### Prompt 1
Please write out the part of the CreateLoad crash thread that begins at the words "And there is" and stops after the words "bool, llvm::Twine const&) ()".
### Prompt 2
Answer these questions from the CreateLoad crash thread, one per line:
(a) Which debugger is used on Ubuntu?
(b) From which library file does frame #0 of the backtrace come?
(c) What does the reply say to create so the IRBuilder has somewhere to put code?
### Prompt 3
Decide whether each statement agrees with the CreateLoad crash thread. Answer yes or no, and quote the words that settle it.
(a) The crash happens only on Windows.
(b) lldb was used to debug on Ubuntu.
(c) After the advice, the code works.

### Extracted text
■ ■ ■ ■ ■ ■ ■

I went through this again and I did not find anything which might explain the effects I’m seeing.
No permutation of arguments is working.
And there is nearly no assert() in the code firing if one does something really stupid.

crashes in CreateLoad() on both, Windows and ubuntu.
On Ubuntu using gdb (cannot use lldb due to issues with WSL2 and cisco anyconnect):

(gdb) where
#0  0x00007ffff9752ce0 in llvm::BasicBlock::getModule() const () from /lib/x86_64-linux-gnu/libLLVM-15.so.1
#1  0x00000000080044d5 in llvm::BasicBlock::getModule() ()
#2  0x0000000008004383 in llvm::IRBuilderBase::CreateAlignedLoad(llvm::Type*, llvm::Value*, llvm::MaybeAlign, bool, llvm::Twine const&) ()
#3  0x0000000008004303 in llvm::IRBuilderBase::CreateAlignedLoad(llvm::Type*, llvm::Value*, llvm::MaybeAlign, llvm::Twine const&) ()
#4  0x0000000008002d82 in llvm::IRBuilderBase::CreateLoad(llvm::Type*, llvm::Value*, llvm::Twine const&) ()
#5  0x000000000800279f in main ()
(gdb)

Well you haven’t created a basic block for your IRBuilder to put code into, so yes, it’s going to crash trying to look up that basic block. Create a function and a basic block within it, you can’t just have random free-standing instructions lying around outside a function, that doesn’t make any sense.

1 Like

thanks!

Works now!

Learned something new!

code to create .ir code:

#include "llvm/IR/Constants.h"
#include "llvm/IR/DerivedTypes.h"
#include "llvm/IR/IRBuilder.h"
#include "llvm/IR/LLVMContext.h"

■ ■ ■ ■ ■ ■ ■

(Saved data entries)

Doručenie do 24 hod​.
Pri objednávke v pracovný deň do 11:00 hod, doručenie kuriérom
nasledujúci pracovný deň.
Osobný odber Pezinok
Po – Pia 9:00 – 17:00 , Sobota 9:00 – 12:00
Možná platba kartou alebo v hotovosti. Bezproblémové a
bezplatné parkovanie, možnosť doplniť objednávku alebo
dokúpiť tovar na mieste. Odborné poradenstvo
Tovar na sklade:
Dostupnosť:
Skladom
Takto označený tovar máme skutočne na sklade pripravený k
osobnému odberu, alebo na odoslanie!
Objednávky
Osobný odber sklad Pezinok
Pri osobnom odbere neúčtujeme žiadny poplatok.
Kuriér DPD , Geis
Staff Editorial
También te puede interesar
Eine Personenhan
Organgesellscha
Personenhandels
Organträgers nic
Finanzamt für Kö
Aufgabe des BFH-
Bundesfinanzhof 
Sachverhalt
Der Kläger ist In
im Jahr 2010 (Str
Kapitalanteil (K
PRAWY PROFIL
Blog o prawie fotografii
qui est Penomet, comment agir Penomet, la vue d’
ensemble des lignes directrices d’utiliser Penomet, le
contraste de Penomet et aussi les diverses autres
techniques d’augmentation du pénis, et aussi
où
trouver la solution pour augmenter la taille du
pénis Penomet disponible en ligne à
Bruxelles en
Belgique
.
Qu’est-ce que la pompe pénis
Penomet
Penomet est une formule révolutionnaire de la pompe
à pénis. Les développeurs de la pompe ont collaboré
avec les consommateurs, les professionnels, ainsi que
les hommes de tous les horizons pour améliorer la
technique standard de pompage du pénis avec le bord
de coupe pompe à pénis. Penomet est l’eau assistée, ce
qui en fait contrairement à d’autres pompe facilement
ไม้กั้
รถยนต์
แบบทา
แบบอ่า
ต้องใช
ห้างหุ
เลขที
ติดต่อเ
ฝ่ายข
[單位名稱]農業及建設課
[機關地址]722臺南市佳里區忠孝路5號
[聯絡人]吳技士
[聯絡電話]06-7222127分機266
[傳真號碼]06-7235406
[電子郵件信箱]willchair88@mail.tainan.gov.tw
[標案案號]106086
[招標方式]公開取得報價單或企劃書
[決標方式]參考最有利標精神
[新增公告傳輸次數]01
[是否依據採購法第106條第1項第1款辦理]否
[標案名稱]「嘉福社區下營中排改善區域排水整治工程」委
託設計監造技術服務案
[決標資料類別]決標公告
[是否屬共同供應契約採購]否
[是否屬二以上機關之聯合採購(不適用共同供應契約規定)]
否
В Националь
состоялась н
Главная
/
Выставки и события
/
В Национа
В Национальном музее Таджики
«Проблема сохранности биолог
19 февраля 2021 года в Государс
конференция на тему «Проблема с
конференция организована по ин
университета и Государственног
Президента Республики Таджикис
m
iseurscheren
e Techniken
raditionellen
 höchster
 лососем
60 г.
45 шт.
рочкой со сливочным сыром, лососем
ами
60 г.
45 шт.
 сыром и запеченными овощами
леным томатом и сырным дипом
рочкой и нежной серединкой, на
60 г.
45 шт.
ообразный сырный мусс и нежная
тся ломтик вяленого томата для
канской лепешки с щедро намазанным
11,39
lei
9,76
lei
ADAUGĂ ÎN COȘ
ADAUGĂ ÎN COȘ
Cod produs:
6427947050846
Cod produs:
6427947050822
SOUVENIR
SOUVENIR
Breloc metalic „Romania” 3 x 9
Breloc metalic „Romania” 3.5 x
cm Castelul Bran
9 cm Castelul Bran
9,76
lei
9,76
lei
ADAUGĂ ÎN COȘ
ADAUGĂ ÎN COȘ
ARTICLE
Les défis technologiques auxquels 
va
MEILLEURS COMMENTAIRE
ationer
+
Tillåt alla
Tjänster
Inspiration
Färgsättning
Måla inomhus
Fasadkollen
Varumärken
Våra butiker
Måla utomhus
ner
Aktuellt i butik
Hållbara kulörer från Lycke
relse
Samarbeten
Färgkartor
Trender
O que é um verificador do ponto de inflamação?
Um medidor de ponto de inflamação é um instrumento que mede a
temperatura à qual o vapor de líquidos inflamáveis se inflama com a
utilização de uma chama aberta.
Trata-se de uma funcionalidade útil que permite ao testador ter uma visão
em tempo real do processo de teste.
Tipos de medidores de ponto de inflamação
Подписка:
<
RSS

■ ■ ■ ■ ■ ■ ■

### Answer space 1
And there is nearly no assert() in the code firing if one does something really stupid.

crashes in CreateLoad() on both, Windows and ubuntu.
On Ubuntu using gdb (cannot use lldb due to issues with WSL2 and cisco anyconnect):

(gdb) where
#0  0x00007ffff9752ce0 in llvm::BasicBlock::getModule() const () from /lib/x86_64-linux-gnu/libLLVM-15.so.1
#1  0x00000000080044d5 in llvm::BasicBlock::getModule() ()
#2  0x0000000008004383 in llvm::IRBuilderBase::CreateAlignedLoad(llvm::Type*, llvm::Value*, llvm::MaybeAlign, bool, llvm::Twine const&) ()

### Answer space 2
(a) gdb
(b) /lib/x86_64-linux-gnu/libLLVM-15.so.1
(c) A function and a basic block within it

### Answer space 3
(a) No: "crashes in CreateLoad() on both, Windows and ubuntu."
(b) No: "cannot use lldb due to issues with WSL2 and cisco anyconnect"
(c) Yes: "Works now!"